Из сырой коричневой земли лезла зеленая щетина. Голые деревья торчали из почвы, как метлы, вбитые черенками вниз. Одно – и двухэтажные домики, выстроенные из желто-бурого крымского песчаника, пестрели за копейными наконечниками кипарисов – где балкон весь в диком винограде, а где плющ оплел фасад… Козы тут и там набивали брюхо весной. По грунтовому проулку гнали куда-то коровье стадце пастух с кнутом и подпасок с хворостиной. Вдалеке, у гостиницы «Европейская», нещадно клаксонил автомобиль, безнадежно пытаясь перекричать триумфальный птичий хор. По колено в воде стояли телеграфные столбы. После молчаливой зимы кедры, в величавой дремоте поводя лапами, заводили будильник города. Мартовская Феодосия – страна ручьев, ветров и дождей. Царство жизни.

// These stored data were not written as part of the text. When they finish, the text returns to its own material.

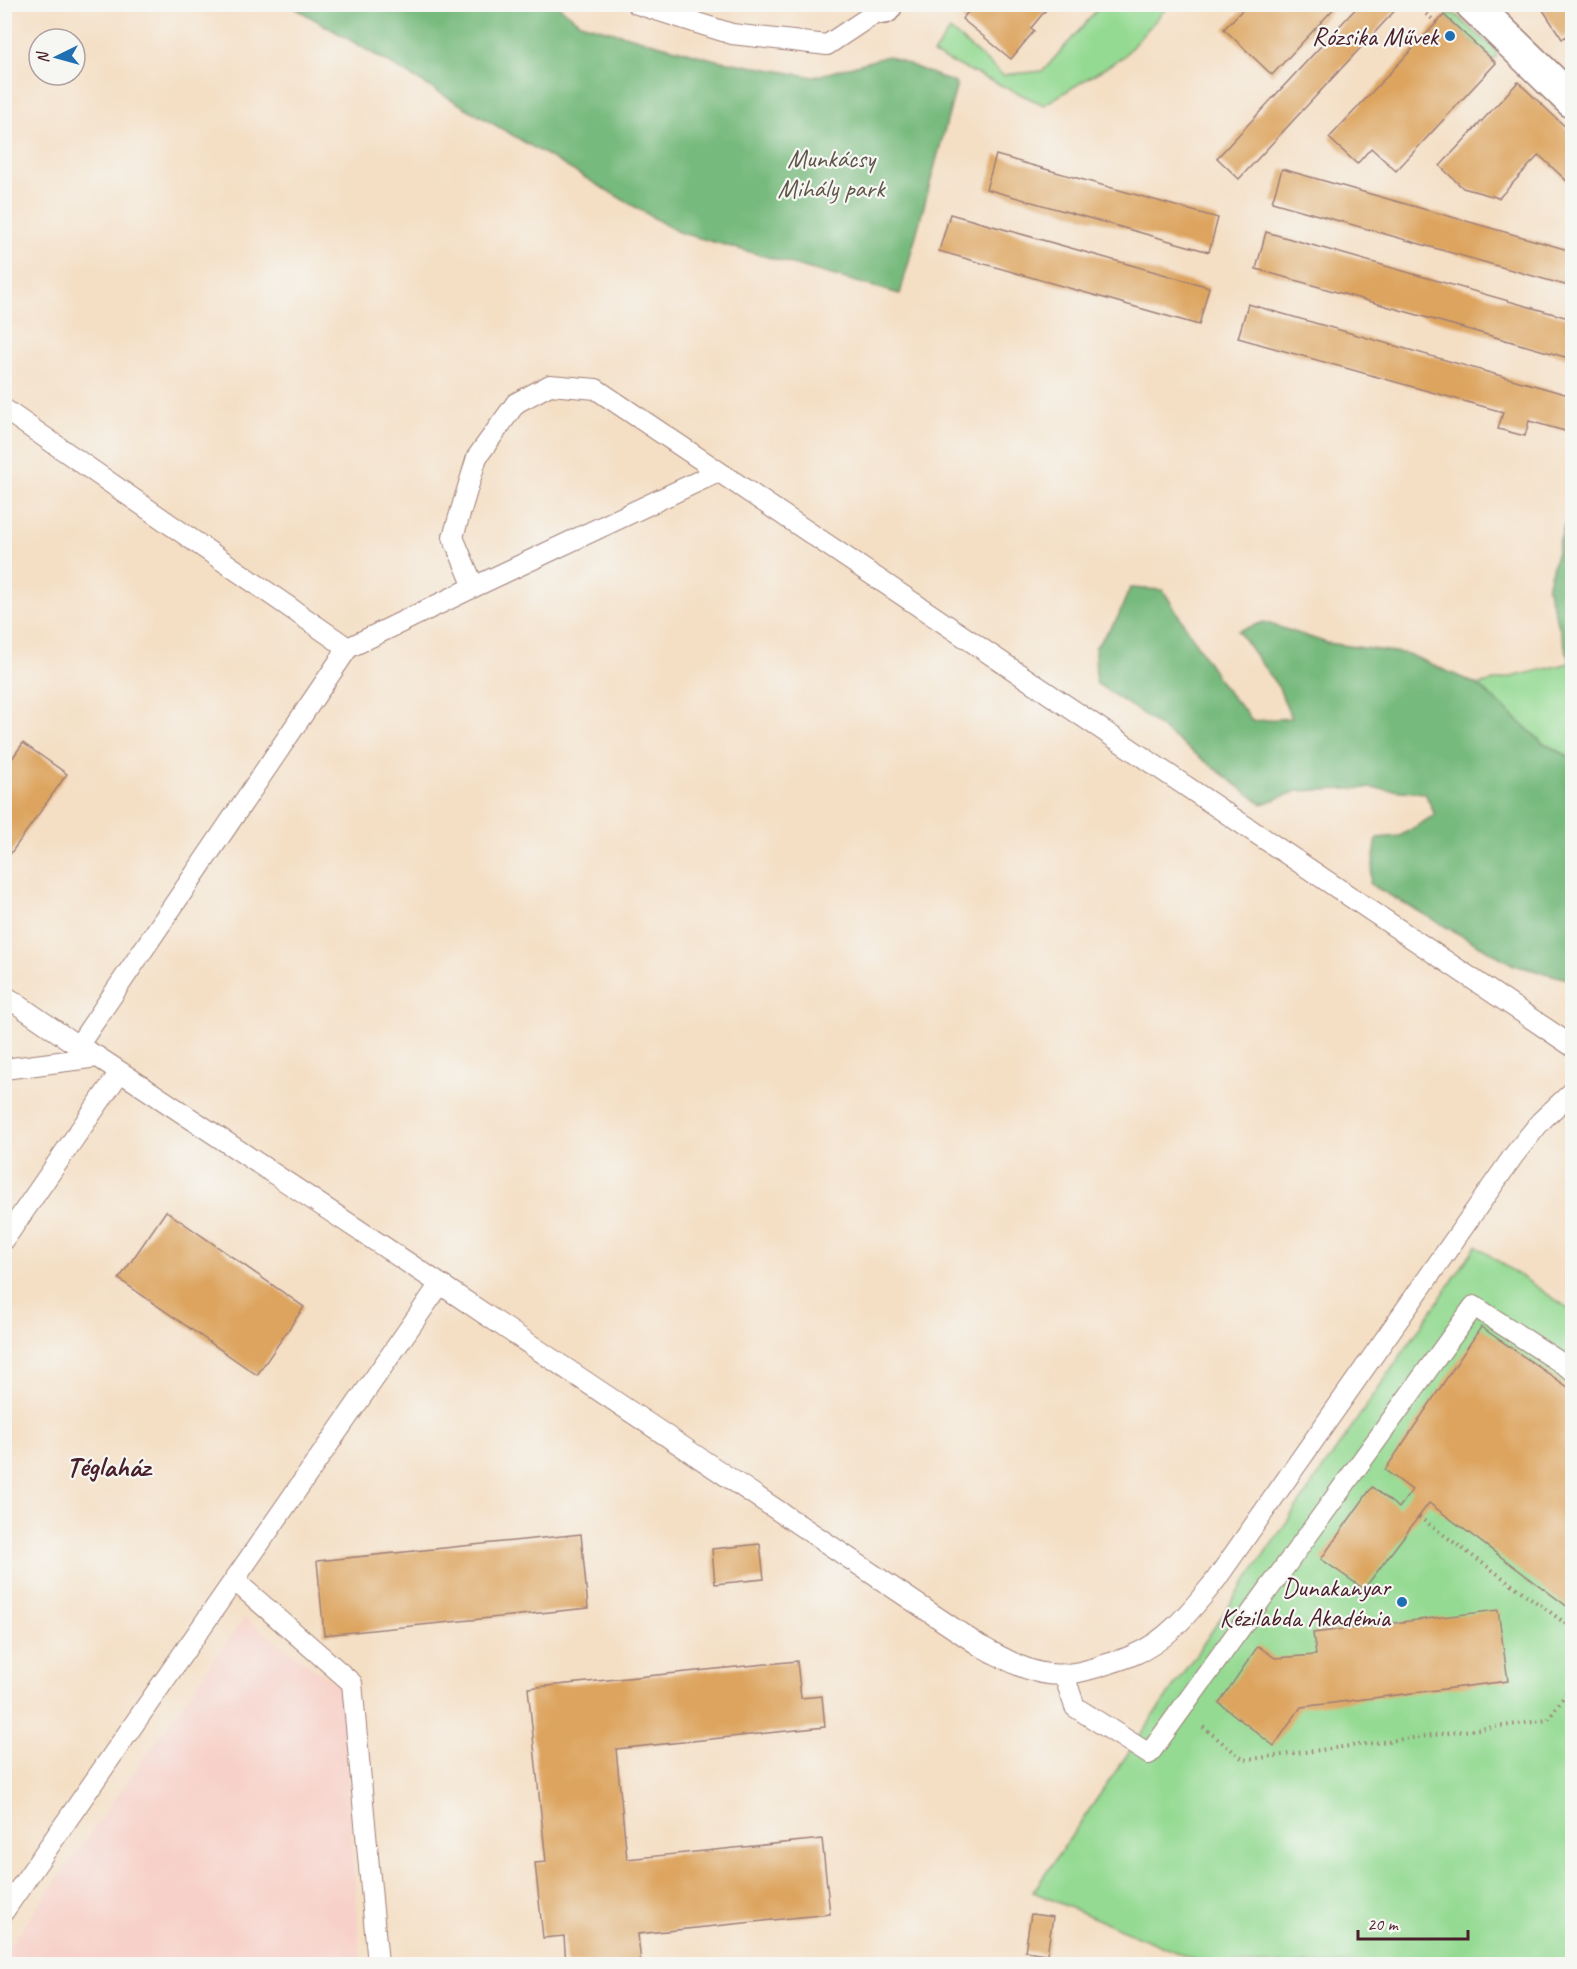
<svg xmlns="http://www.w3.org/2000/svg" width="1577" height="1969" font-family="Caveat,sans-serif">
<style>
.built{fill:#f7d1c9}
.green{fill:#94da93;stroke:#6f7c5f;stroke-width:1.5}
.forest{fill:#77ba7d;stroke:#606c54;stroke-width:1.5}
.building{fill:#dda45f}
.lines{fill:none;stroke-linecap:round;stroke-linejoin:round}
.service-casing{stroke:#9f7f78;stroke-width:22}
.minor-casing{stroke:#9f7f78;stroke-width:36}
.path{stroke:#9f7f78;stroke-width:4;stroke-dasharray:1.5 4.5;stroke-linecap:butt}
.service{stroke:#fff;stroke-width:20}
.minor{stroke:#fff;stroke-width:33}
.poi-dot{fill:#1f6fb2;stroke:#f6f6f2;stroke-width:2}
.labels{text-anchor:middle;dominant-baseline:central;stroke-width:4.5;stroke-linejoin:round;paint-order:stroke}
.poi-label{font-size:26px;fill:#4a1f2b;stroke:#f6f6f2;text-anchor:end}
.park-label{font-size:26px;fill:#60574a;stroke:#f6f6f2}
.quarter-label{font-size:28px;font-weight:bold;fill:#4a1f2b;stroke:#f6f6f2}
</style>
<rect width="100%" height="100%" fill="#f6f6f2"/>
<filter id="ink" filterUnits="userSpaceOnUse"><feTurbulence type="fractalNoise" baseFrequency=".0167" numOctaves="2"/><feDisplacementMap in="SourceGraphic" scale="12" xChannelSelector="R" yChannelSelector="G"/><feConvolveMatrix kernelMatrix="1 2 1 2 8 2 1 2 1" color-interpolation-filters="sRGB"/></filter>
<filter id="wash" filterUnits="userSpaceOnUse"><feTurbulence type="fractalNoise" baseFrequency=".008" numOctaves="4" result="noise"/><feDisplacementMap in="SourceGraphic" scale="24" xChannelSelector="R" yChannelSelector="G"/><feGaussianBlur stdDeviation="1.35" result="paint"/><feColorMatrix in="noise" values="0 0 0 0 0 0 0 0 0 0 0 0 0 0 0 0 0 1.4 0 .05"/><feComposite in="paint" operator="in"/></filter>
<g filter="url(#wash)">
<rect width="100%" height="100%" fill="#f4dfc5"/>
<path class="built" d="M244,1618L341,1688L361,1964H5V1952Z"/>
<path class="green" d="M1099,5H1169L1123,57L1044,105L933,54L950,30L1003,75L1043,71L1092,16Z
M1449,13L1456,15L1496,50L1497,56L1494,61L1446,17Z
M1570,663L1572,665V758L1543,743L1478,685Z
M1476,1246L1572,1311V1964H1204L1033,1892Z"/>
<path class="forest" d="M290,5H557L580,23L716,60L814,77L888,56L957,84L900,294L678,232Z
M1572,511V665L1570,662L1547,587L1568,512Z
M1130,588L1163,590L1222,685L1253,721L1291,718L1279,688L1238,631L1264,622L1327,643L1408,654L1478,685L1543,743L1572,758V980L1514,965L1370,884L1377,838L1400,836L1435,815L1425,793L1369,788L1298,791L1262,804L1137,710L1096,683L1095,648L1117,619Z"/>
<g id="blocks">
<path class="building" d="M1248,4H1338L1272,75L1224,29Z
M1360,4H1401L1239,179L1217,158Z
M1539,4H1572V32L1562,39Z
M974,5H1050L1031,28L1034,31L1011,59L962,19Z
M1444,15L1496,63L1396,171L1371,148L1357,164L1329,138Z
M1518,82L1572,133V186L1539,155L1499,198L1463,188L1440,166Z
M996,155L1218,218L1209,252L986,189Z
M1282,169L1572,251V287L1272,202Z
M950,214L1209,287L1199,325L939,251Z
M1266,232L1572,319V359L1256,269Z
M1248,304L1572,396V433L1529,421L1525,436L1498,429L1503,412L1238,338Z
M23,743L67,774L4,863V770Z
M166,1211L304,1307L257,1375L119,1279Z
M1481,1327L1572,1390V1610L1429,1503L1364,1589L1321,1559L1372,1487L1399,1508L1412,1490L1385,1470Z
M581,1534L588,1608L324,1635L317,1561Z
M760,1544L764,1579L715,1584L712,1549Z
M1498,1610L1508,1681L1301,1707L1274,1746L1219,1703L1258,1646L1275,1658L1316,1655L1313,1633Z
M797,1661L801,1698L822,1696L825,1727L616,1749L627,1859L822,1839L830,1914L638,1934L641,1964H566L564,1936L543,1938L535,1863L546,1862L528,1688Z
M1031,1914L1053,1917L1047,1954L1025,1951Z"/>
</g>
</g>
<g filter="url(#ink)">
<use href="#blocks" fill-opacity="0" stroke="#9f7f78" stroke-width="1.5"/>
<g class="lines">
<defs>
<path id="service" d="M637,4L732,34L827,45L884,7
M4,409L348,648
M474,587L718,472
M4,995L78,1046L98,1057L440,1284
M78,1046L348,648L474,587L453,537L477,457L516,403L550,385L596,389L1572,1046
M4,1069L98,1057
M4,1240L120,1072
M234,1580L352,1683L378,1964
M1064,1675L1075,1707L1149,1754L1474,1306L1572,1370
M4,1911L440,1284L980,1646C1002,1657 1024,1671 1048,1674C1066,1676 1081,1672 1098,1667C1110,1663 1122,1660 1133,1655C1168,1641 1192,1609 1215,1581L1514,1155L1541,1121L1572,1092"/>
<path id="minor" d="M1472,4L1572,101
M884,7L886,4"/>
</defs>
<use href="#service" class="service-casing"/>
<use href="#minor" class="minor-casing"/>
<path class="path" d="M1426,14L1437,23
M1419,1517L1572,1628
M1203,1727L1244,1760L1548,1720L1572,1685"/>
<use href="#service" class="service"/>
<use href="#minor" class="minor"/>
</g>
</g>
<g class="poi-dot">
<circle cx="1450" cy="36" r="6"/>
<circle cx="1402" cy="1602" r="6"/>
</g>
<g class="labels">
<g class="poi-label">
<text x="1438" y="36">Rózsika Művek</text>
<text x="1390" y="1587">Dunakanyar<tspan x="1390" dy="30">Kézilabda Akadémia</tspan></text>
</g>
<g class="park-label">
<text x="831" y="158">Munkácsy<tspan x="831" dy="30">Mihály park</tspan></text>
</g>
<g class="quarter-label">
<text x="108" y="1466">Téglaház</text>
</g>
</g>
<rect width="1577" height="1969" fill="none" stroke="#f6f6f2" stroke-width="24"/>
<g transform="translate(57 57) rotate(265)"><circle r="28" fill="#f6f6f2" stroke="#b1a0a2" stroke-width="1.5"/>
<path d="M0-4.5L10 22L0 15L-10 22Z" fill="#1f6fb2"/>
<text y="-9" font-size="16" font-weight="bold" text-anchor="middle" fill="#4a1f2b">N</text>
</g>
<path d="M1358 1930v9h110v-9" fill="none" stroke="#4a1f2b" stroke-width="3"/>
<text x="1367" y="1930" font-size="18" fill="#4a1f2b" stroke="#f6f6f2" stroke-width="4.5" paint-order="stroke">20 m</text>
</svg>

Мой дух колебался между гневом и созерцательной радостью. Так хорошо тут было!
Я мог бы посмотреть на башни старой генуэзской крепости у порта, я мог бы прикоснуться пальцами к древним камням армянских церквей, разменивающих то ли шестой, то ли седьмой век, я мог бы пройтись по набережной… Но неспокойный дух привел меня к молодому красавцу Казанскому собору.
Каменная ограда и маленькие воротца с иконой Богородицы в нишке. Посреди церковного двора на веревке сушатся белые рушники с красными петухами. Большой храм, выстроенный в русском стиле, напоминал строгого сторожа, или, может быть, пастуха, посреди отары разномастных феодосийских домиков.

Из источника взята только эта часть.